RECORDS FOR THE EXERCISE:
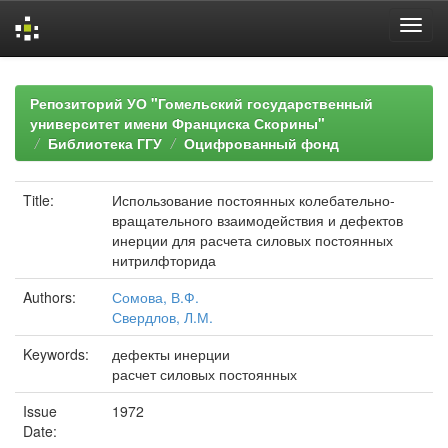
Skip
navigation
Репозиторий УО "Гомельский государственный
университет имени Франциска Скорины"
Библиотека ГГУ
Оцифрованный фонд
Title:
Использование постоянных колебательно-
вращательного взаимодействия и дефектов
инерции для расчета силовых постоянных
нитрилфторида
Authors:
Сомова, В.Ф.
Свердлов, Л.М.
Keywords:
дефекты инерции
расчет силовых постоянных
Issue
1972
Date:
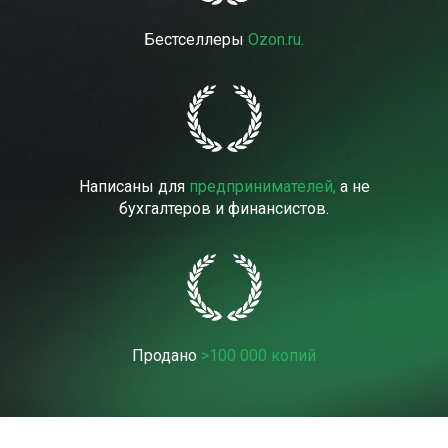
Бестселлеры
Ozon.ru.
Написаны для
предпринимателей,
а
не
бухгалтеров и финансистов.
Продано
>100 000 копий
...
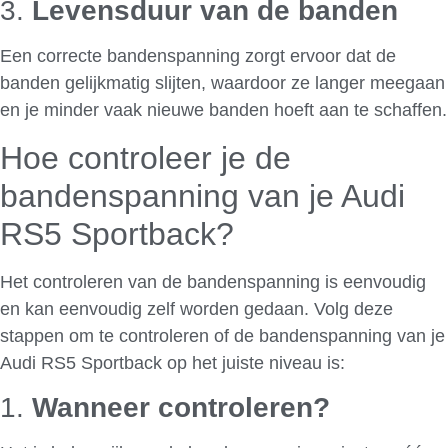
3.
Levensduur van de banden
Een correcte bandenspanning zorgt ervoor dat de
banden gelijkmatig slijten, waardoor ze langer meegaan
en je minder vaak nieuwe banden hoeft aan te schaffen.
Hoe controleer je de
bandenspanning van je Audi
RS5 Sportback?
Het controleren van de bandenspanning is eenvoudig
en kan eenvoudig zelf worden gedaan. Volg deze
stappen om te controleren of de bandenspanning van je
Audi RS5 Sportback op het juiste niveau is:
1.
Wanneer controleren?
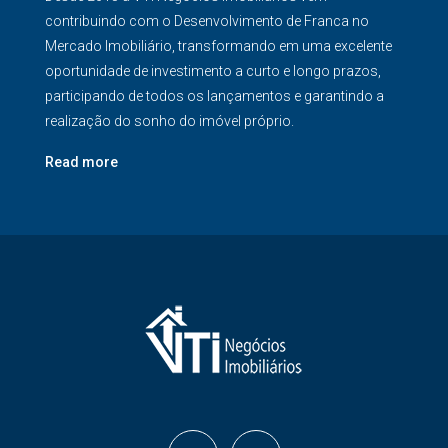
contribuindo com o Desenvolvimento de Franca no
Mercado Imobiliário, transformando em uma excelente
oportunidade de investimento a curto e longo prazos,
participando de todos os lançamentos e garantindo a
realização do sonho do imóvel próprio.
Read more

JOB: Count the lines in the listing that contain the word "постоянных", and give only the number.

SOLUTION: 3